Excerpted records
———

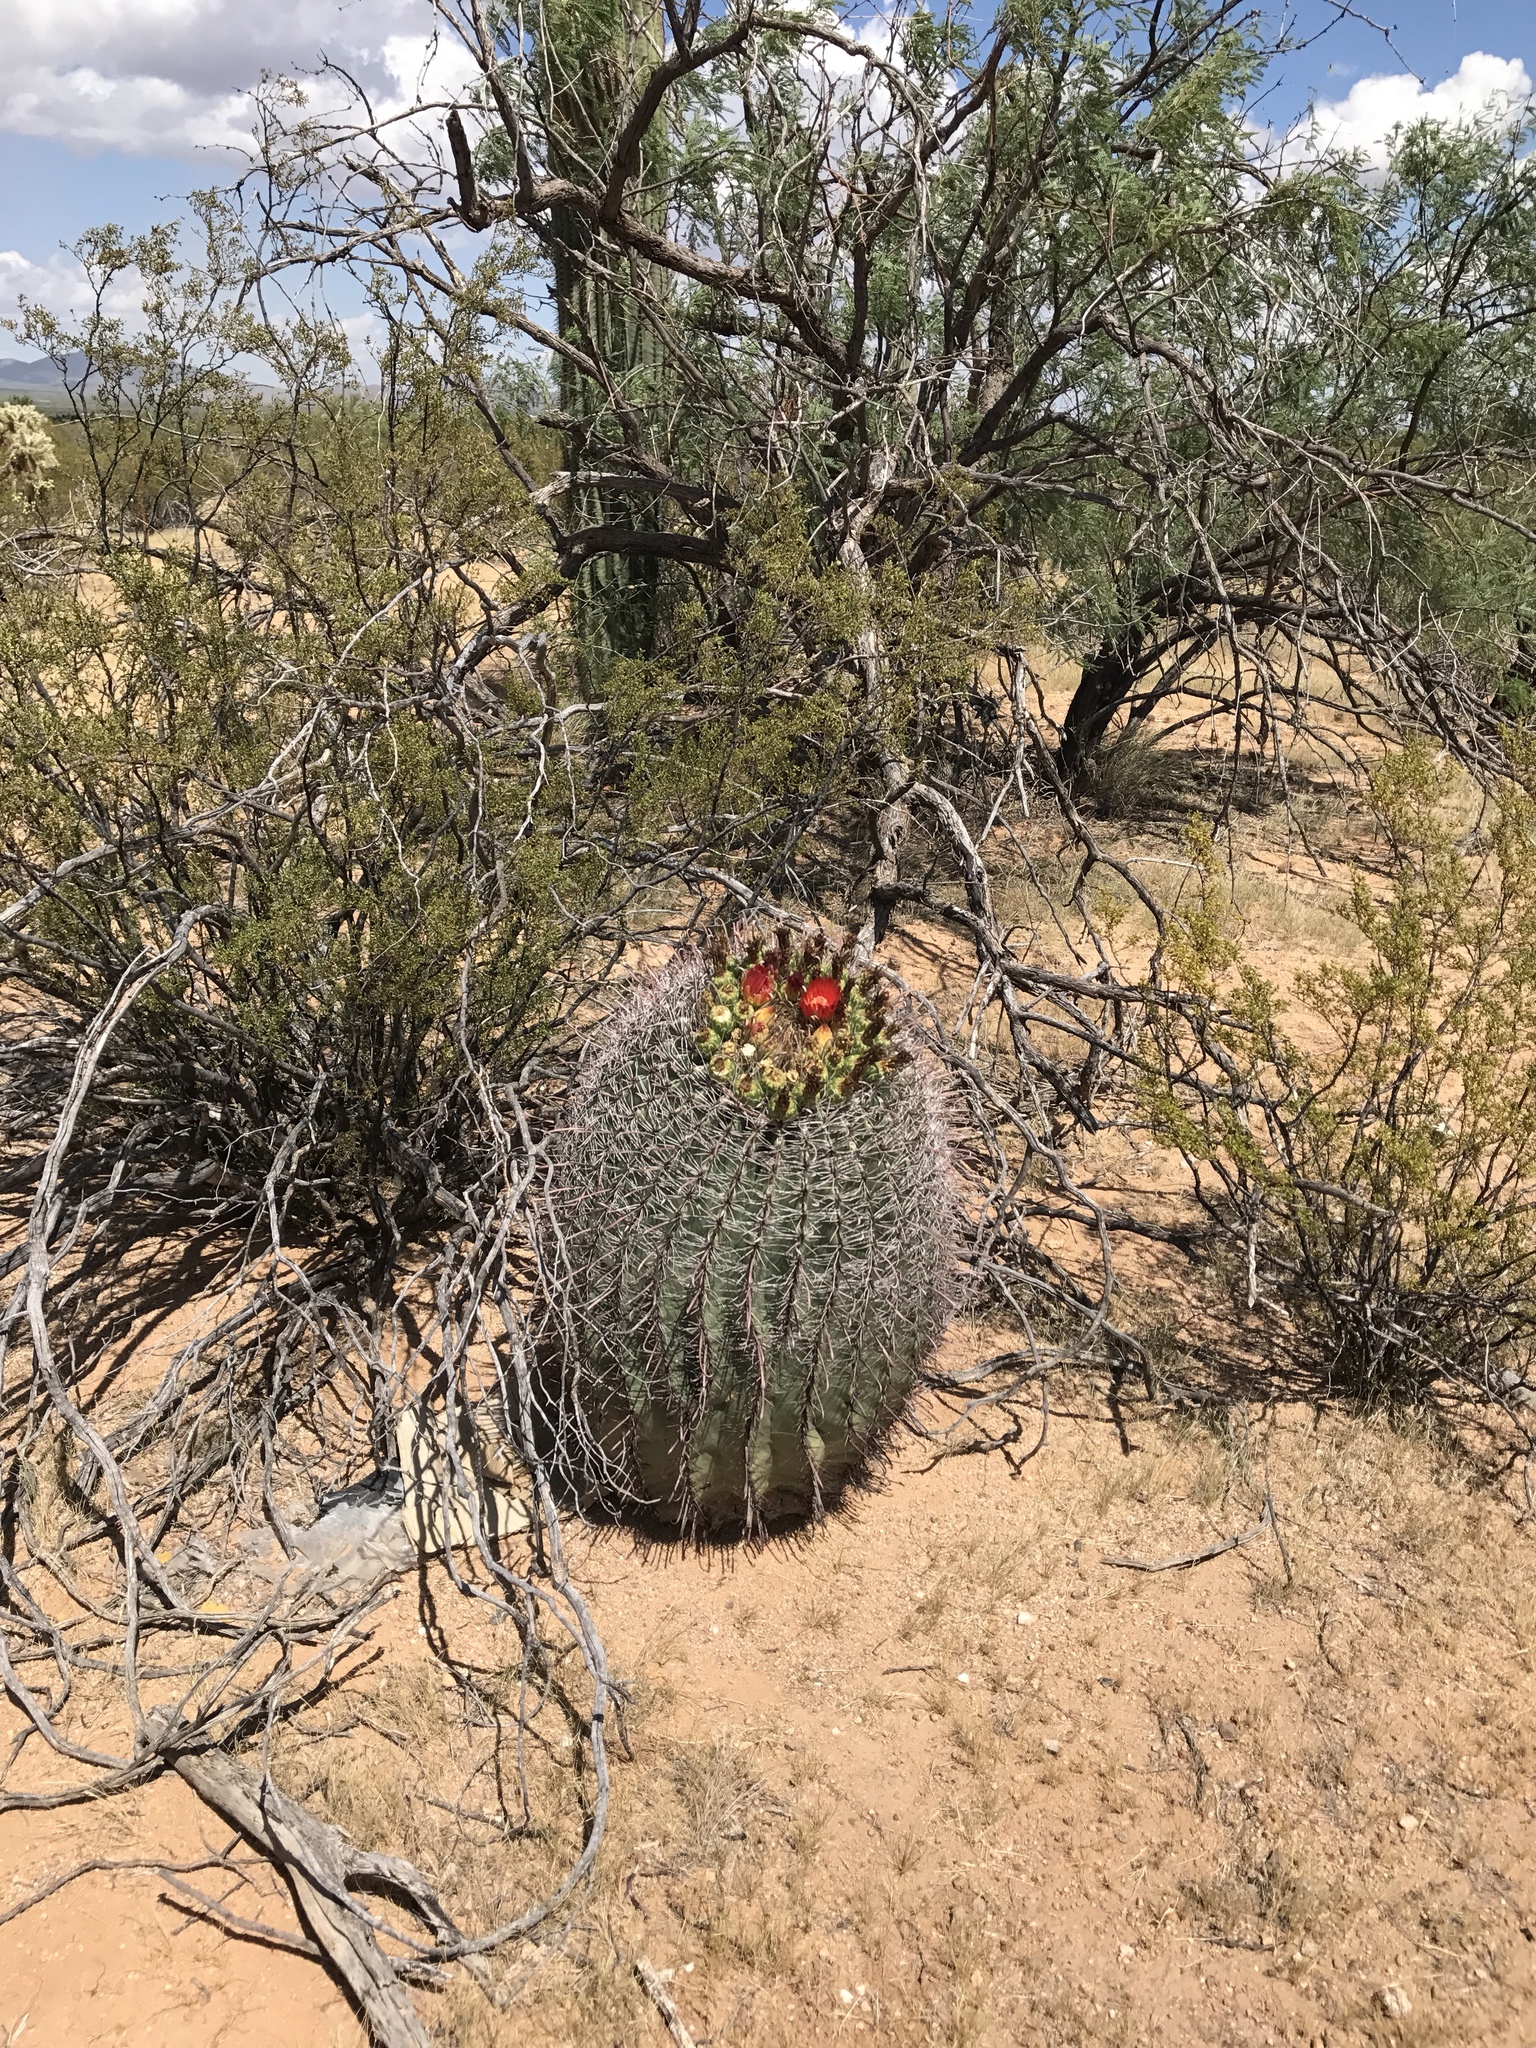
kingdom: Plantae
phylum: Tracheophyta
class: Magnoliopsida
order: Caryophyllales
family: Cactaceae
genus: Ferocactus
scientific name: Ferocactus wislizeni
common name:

———

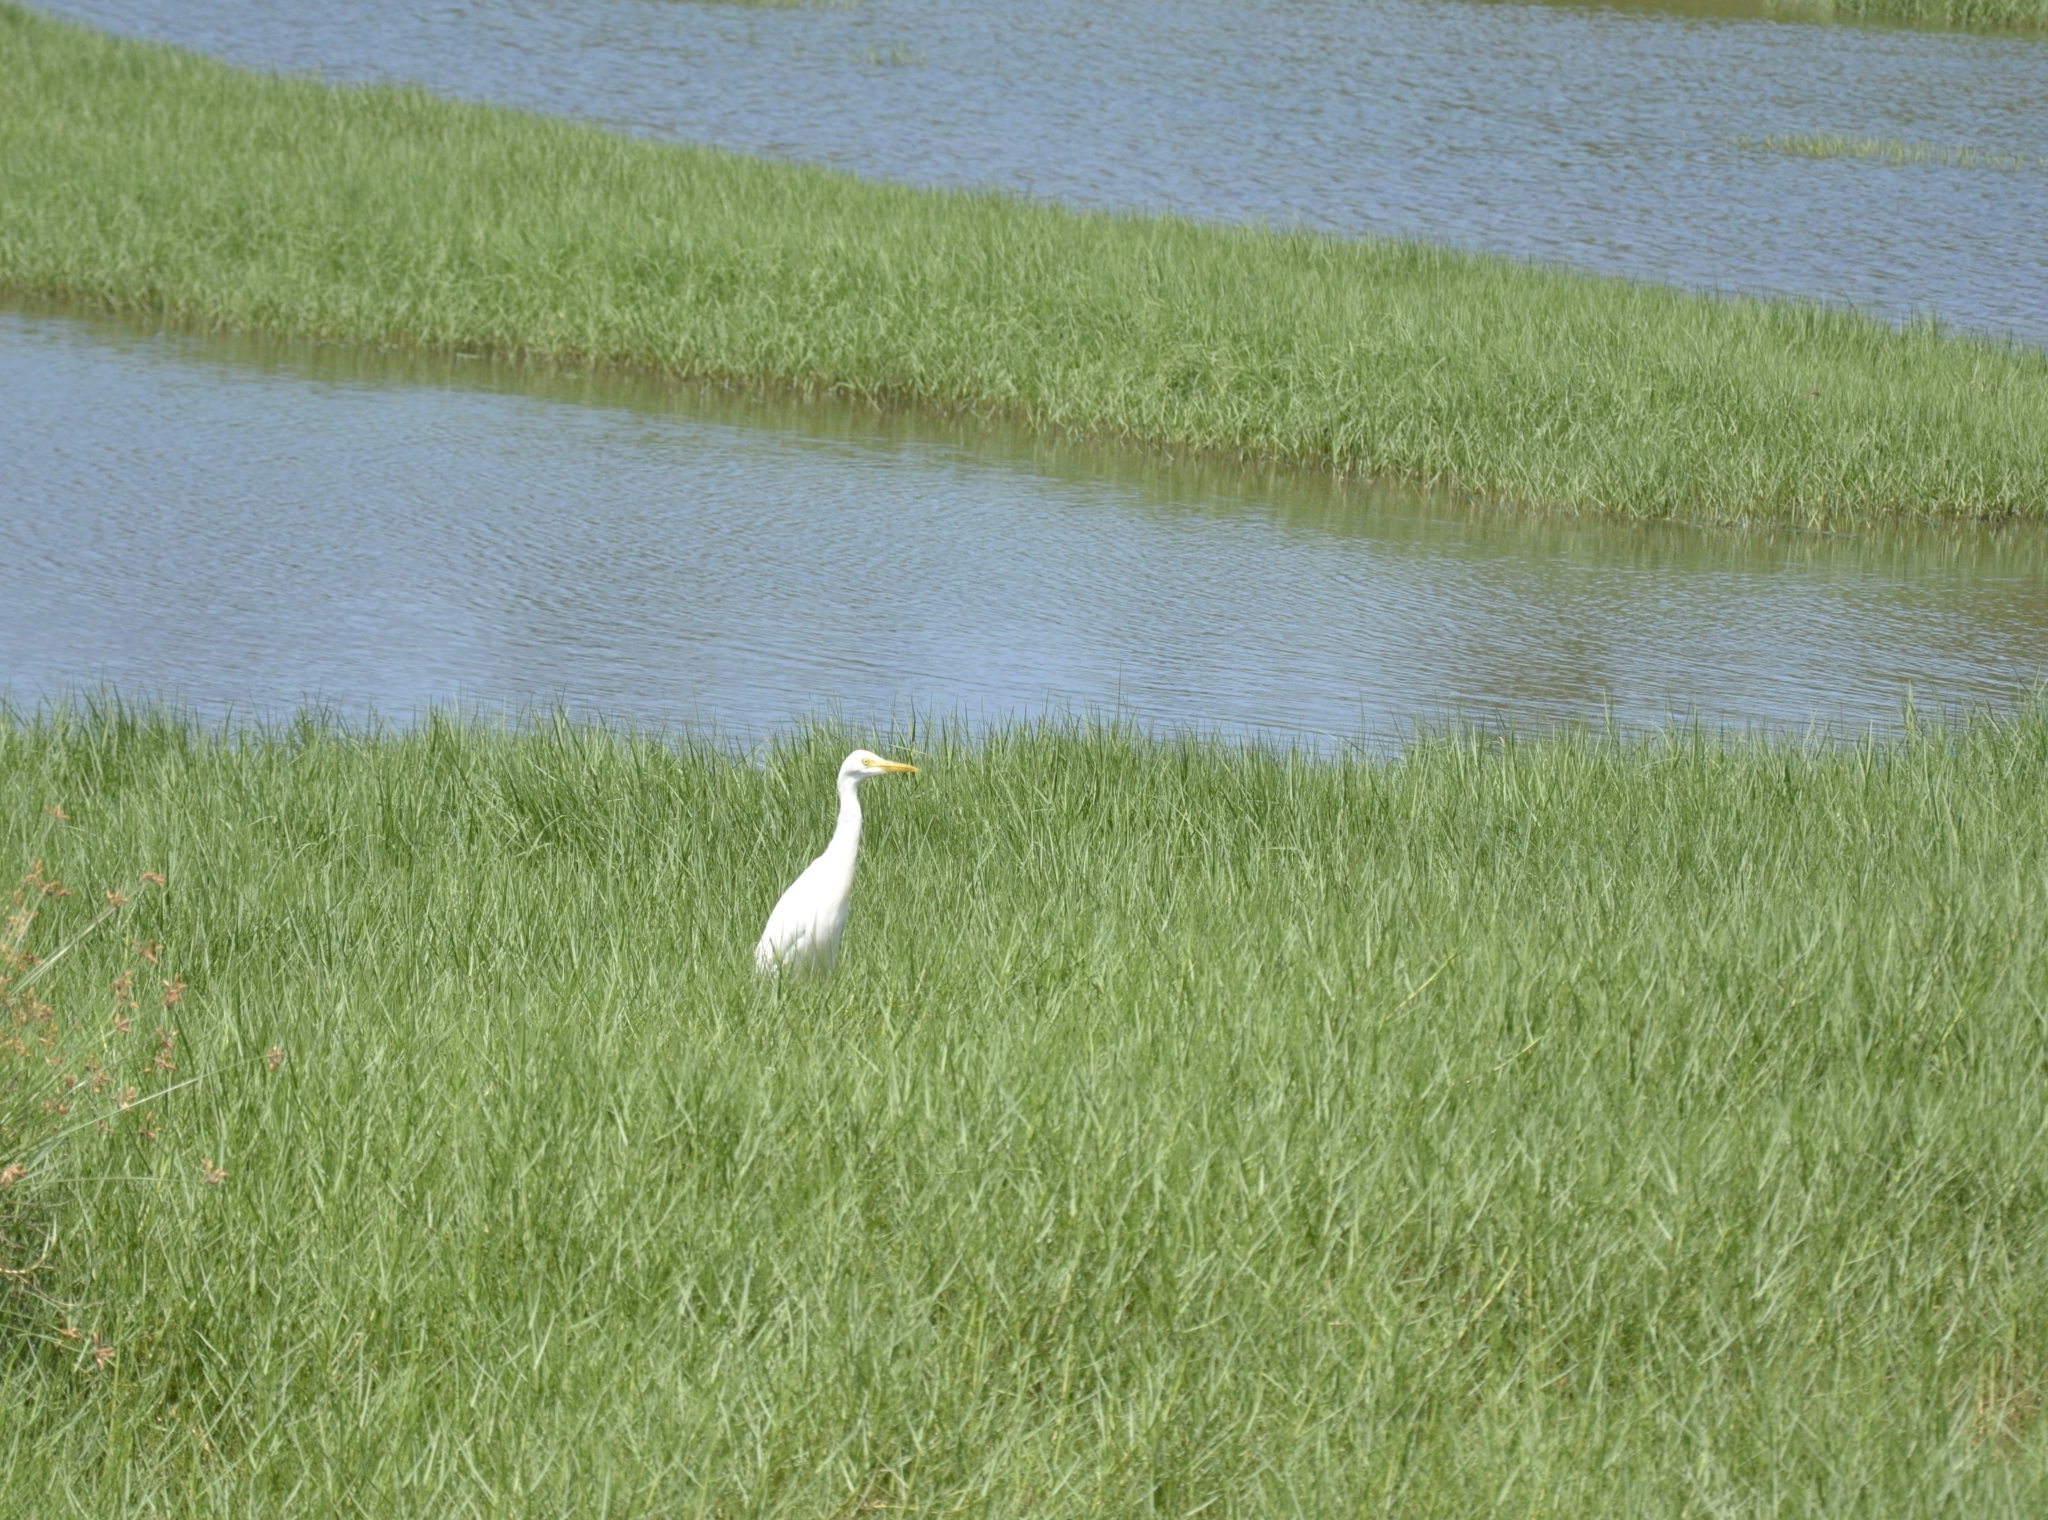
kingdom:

———

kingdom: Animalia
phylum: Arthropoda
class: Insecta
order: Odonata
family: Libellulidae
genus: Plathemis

———

Required task
From the data above, print the lines unchanged, starting with the line containing "kingdom: Plantae" and ending with the line containing "scientific name: Ferocactus wislizeni", both included.

Problem solution
kingdom: Plantae
phylum: Tracheophyta
class: Magnoliopsida
order: Caryophyllales
family: Cactaceae
genus: Ferocactus
scientific name: Ferocactus wislizeni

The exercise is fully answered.